## Problem to solve
Using the data below, output a verbatim copy of the lines between the one holding "in Jansson's top" and the one holding "author_github: https://github.com/rzgry", inclusive, without any pictures.

## Data provided
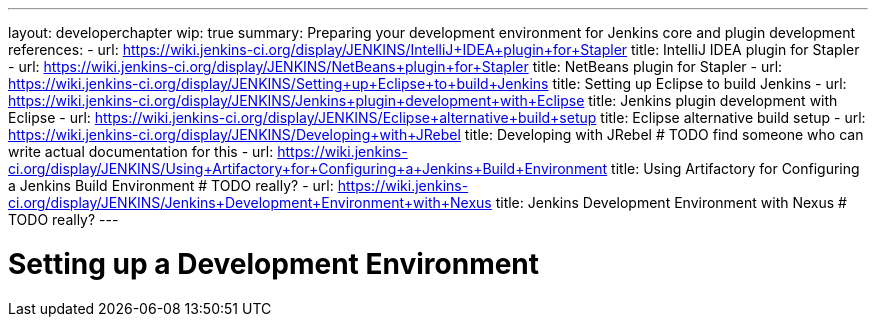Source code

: ---
layout: developerchapter
wip: true
summary: Preparing your development environment for Jenkins core and plugin development
references:
- url: https://wiki.jenkins-ci.org/display/JENKINS/IntelliJ+IDEA+plugin+for+Stapler
  title: IntelliJ IDEA plugin for Stapler
- url: https://wiki.jenkins-ci.org/display/JENKINS/NetBeans+plugin+for+Stapler
  title: NetBeans plugin for Stapler
- url: https://wiki.jenkins-ci.org/display/JENKINS/Setting+up+Eclipse+to+build+Jenkins
  title: Setting up Eclipse to build Jenkins
- url: https://wiki.jenkins-ci.org/display/JENKINS/Jenkins+plugin+development+with+Eclipse
  title: Jenkins plugin development with Eclipse
- url: https://wiki.jenkins-ci.org/display/JENKINS/Eclipse+alternative+build+setup
  title: Eclipse alternative build setup
- url: https://wiki.jenkins-ci.org/display/JENKINS/Developing+with+JRebel
  title: Developing with JRebel # TODO find someone who can write actual documentation for this
- url: https://wiki.jenkins-ci.org/display/JENKINS/Using+Artifactory+for+Configuring+a+Jenkins+Build+Environment
  title: Using Artifactory for Configuring a Jenkins Build Environment # TODO really?
- url: https://wiki.jenkins-ci.org/display/JENKINS/Jenkins+Development+Environment+with+Nexus
  title: Jenkins Development Environment with Nexus # TODO really?
---

= Setting up a Development Environment
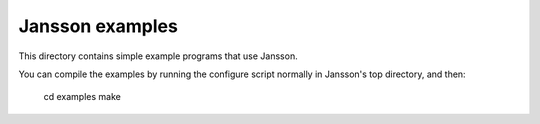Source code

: Jansson examples
================

This directory contains simple example programs that use Jansson.

You can compile the examples by running the configure script normally
in Jansson's top directory, and then:

    cd examples
    make
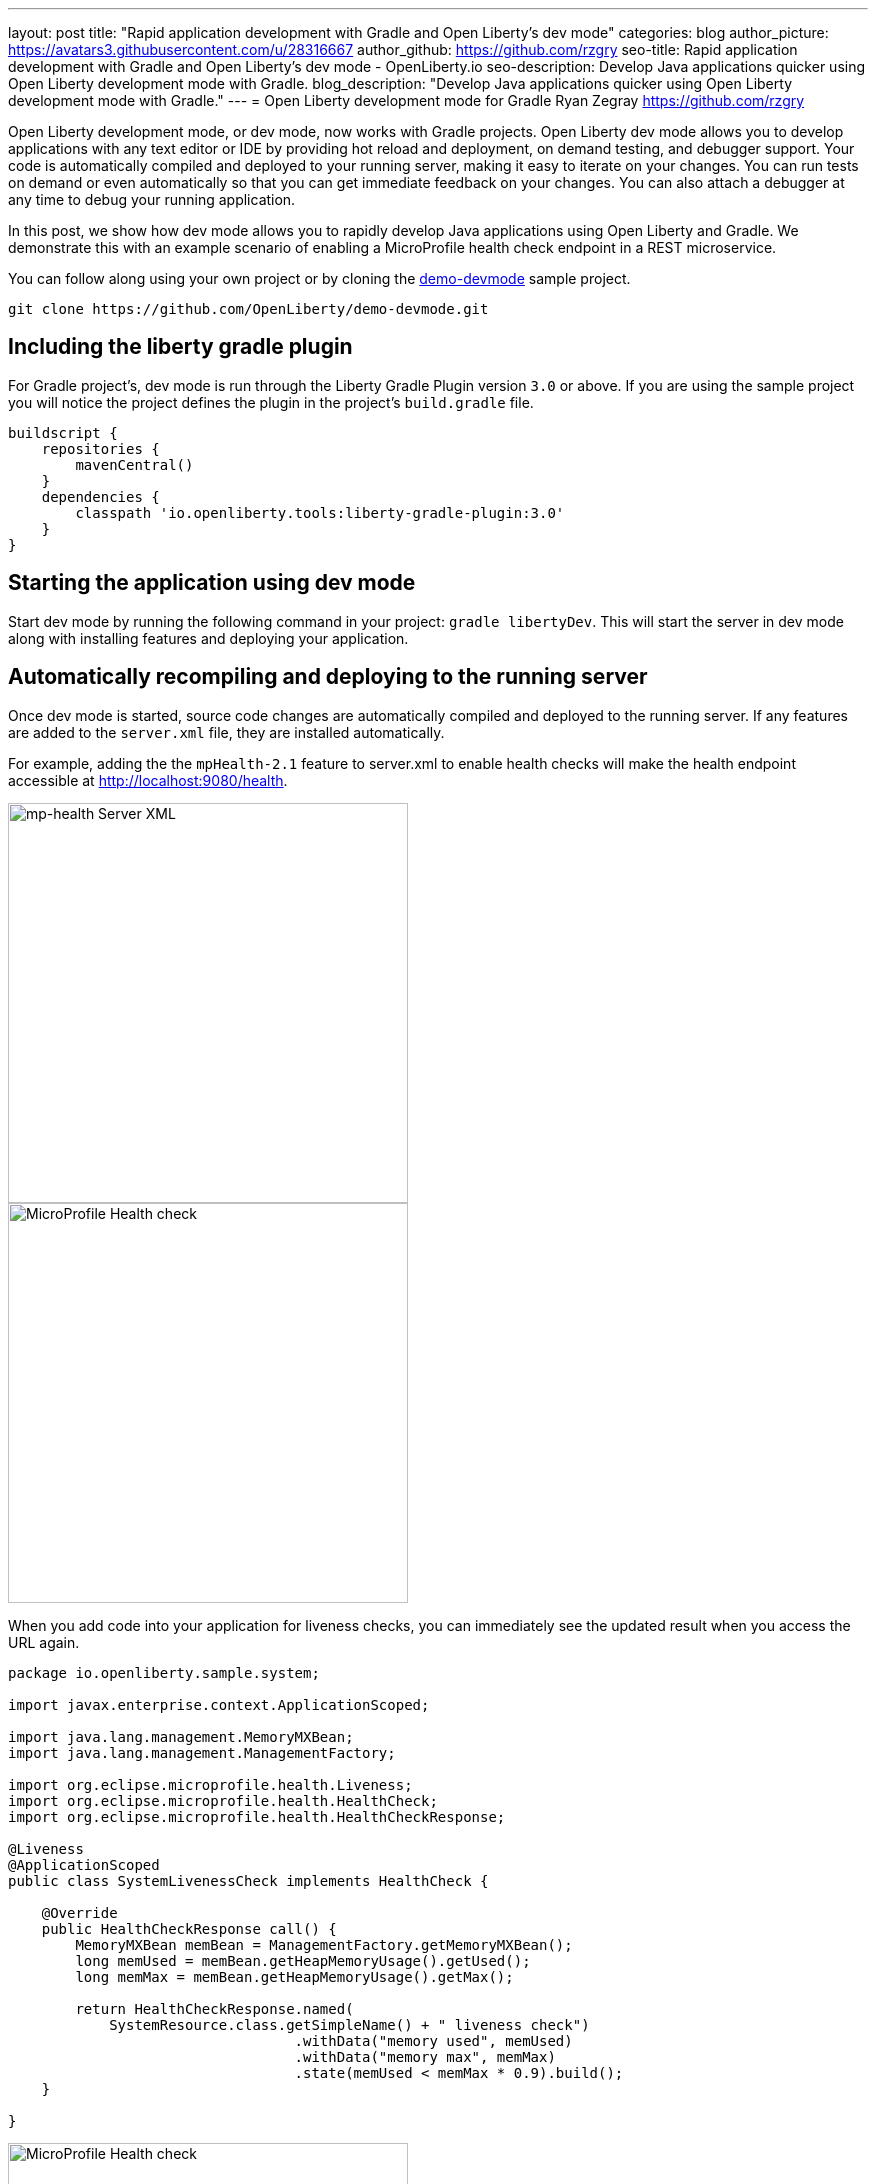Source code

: ---
layout: post
title: "Rapid application development with Gradle and Open Liberty's dev mode"
categories: blog
author_picture: https://avatars3.githubusercontent.com/u/28316667
author_github: https://github.com/rzgry
seo-title: Rapid application development with Gradle and Open Liberty's dev mode - OpenLiberty.io
seo-description: Develop Java applications quicker using Open Liberty development mode with Gradle.
blog_description: "Develop Java applications quicker using Open Liberty development mode with Gradle."
---
= Open Liberty development mode for Gradle
Ryan Zegray <https://github.com/rzgry>

Open Liberty development mode, or dev mode, now works with Gradle projects. Open Liberty dev mode allows you to develop applications with any text editor or IDE by providing hot reload and deployment, on demand testing, and debugger support. Your code is automatically compiled and deployed to your running server, making it easy to iterate on your changes. You can run tests on demand or even automatically so that you can get immediate feedback on your changes. You can also attach a debugger at any time to debug your running application.

In this post, we show how dev mode allows you to rapidly develop Java applications using Open Liberty and Gradle.  We demonstrate this with an example scenario of enabling a MicroProfile health check endpoint in a REST microservice.

You can follow along using your own project or by cloning the https://github.com/OpenLiberty/demo-devmode[demo-devmode] sample project.

----
git clone https://github.com/OpenLiberty/demo-devmode.git
----

== Including the liberty gradle plugin

For Gradle project's, dev mode is run through the Liberty Gradle Plugin version `3.0` or above. If you are using the sample project you will notice the project defines the plugin in the project's `build.gradle` file.

[source,groovy]
----
buildscript {
    repositories {
        mavenCentral()
    }
    dependencies {
        classpath 'io.openliberty.tools:liberty-gradle-plugin:3.0'
    }
}
----

== Starting the application using dev mode

Start dev mode by running the following command in your project: `gradle libertyDev`. This will start the server in dev mode along with installing features and deploying your application.

== Automatically recompiling and deploying to the running server

Once dev mode is started, source code changes are automatically compiled and deployed to the running server. If any features are added to the `server.xml` file, they are installed automatically.

For example, adding the the `mpHealth-2.1` feature to server.xml to enable health checks will make the health endpoint accessible at http://localhost:9080/health.


image::/img/blog/dev_mode_server_xml.png[mp-health Server XML, width=400]
image::/img/blog/dev_mode_health_check_1.png[MicroProfile Health check, width=400]

When you add code into your application for liveness checks, you can immediately see the updated result when you access the URL again.

[source,java]
----
package io.openliberty.sample.system;

import javax.enterprise.context.ApplicationScoped;

import java.lang.management.MemoryMXBean;
import java.lang.management.ManagementFactory;

import org.eclipse.microprofile.health.Liveness;
import org.eclipse.microprofile.health.HealthCheck;
import org.eclipse.microprofile.health.HealthCheckResponse;

@Liveness
@ApplicationScoped
public class SystemLivenessCheck implements HealthCheck {

    @Override
    public HealthCheckResponse call() {
        MemoryMXBean memBean = ManagementFactory.getMemoryMXBean();
        long memUsed = memBean.getHeapMemoryUsage().getUsed();
        long memMax = memBean.getHeapMemoryUsage().getMax();
  
        return HealthCheckResponse.named(
            SystemResource.class.getSimpleName() + " liveness check")
                                  .withData("memory used", memUsed)
                                  .withData("memory max", memMax)
                                  .state(memUsed < memMax * 0.9).build();
    }
    
}
----

image::/img/blog/dev_mode_health_check_2.png[MicroProfile Health check, width=400]

== Running tests automatically and on demand

Go to the console where you started dev mode, and press Enter. This will run the tests on a separate thread while dev mode is still active.

To run tests automatically after every change, include the `--hotTests` parameter when starting dev mode.  For example: `gradle libertyDev --hotTests`

== Attaching a debugger

At any point during dev mode, you can attach a Java debugger to debug your application.  By default, the debug port is `7777`, but another port can be used and shown in the console output if the default port is not available.

If we wanted to debug our MicroProfile health check we could set a breakpoint inside the call() method and attach our IDE's debugger to port 7777.
We could then visit http://localhost:9080/health and the IDE pauses at the breakpoint that we set, allowing us to debug.

== Stopping dev mode

You can quit dev mode at any time by pressing CTRL+C in the terminal, or type `q` and press Enter.

== VS Code extension

The https://marketplace.visualstudio.com/items?itemName=Open-Liberty.liberty-dev-vscode-ext[Open Liberty Tools VS Code extension] has also been updated to support Gradle projects. This optional extension lets you interact with dev mode entirely within VS Code. You can start Open Liberty in development mode, make changes to your application while the server is up, run tests and view results, and even debug the application without leaving the editor.

image::/img/blog/liberty-dev-vscode-gradle.png[Liberty Dev Dashboard, align="left", width=400]

For more information on the Open Liberty Tools VS Code extension, you can read about it in the link:/blog/2019/11/13/liberty-dev-mode-vscode.html[Open Liberty dev mode with VS Code blog post].

== Further reading

For more details on dev mode, see the documentation for the https://github.com/OpenLiberty/ci.gradle/blob/master/docs/libertyDev.md#libertydev-task[libertyDev task].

## Response
in Jansson's top directory, and then:

    cd examples
    make
Source code

: ---
layout: post
title: "Rapid application development with Gradle and Open Liberty's dev mode"
categories: blog
author_picture: https://avatars3.githubusercontent.com/u/28316667
author_github: https://github.com/rzgry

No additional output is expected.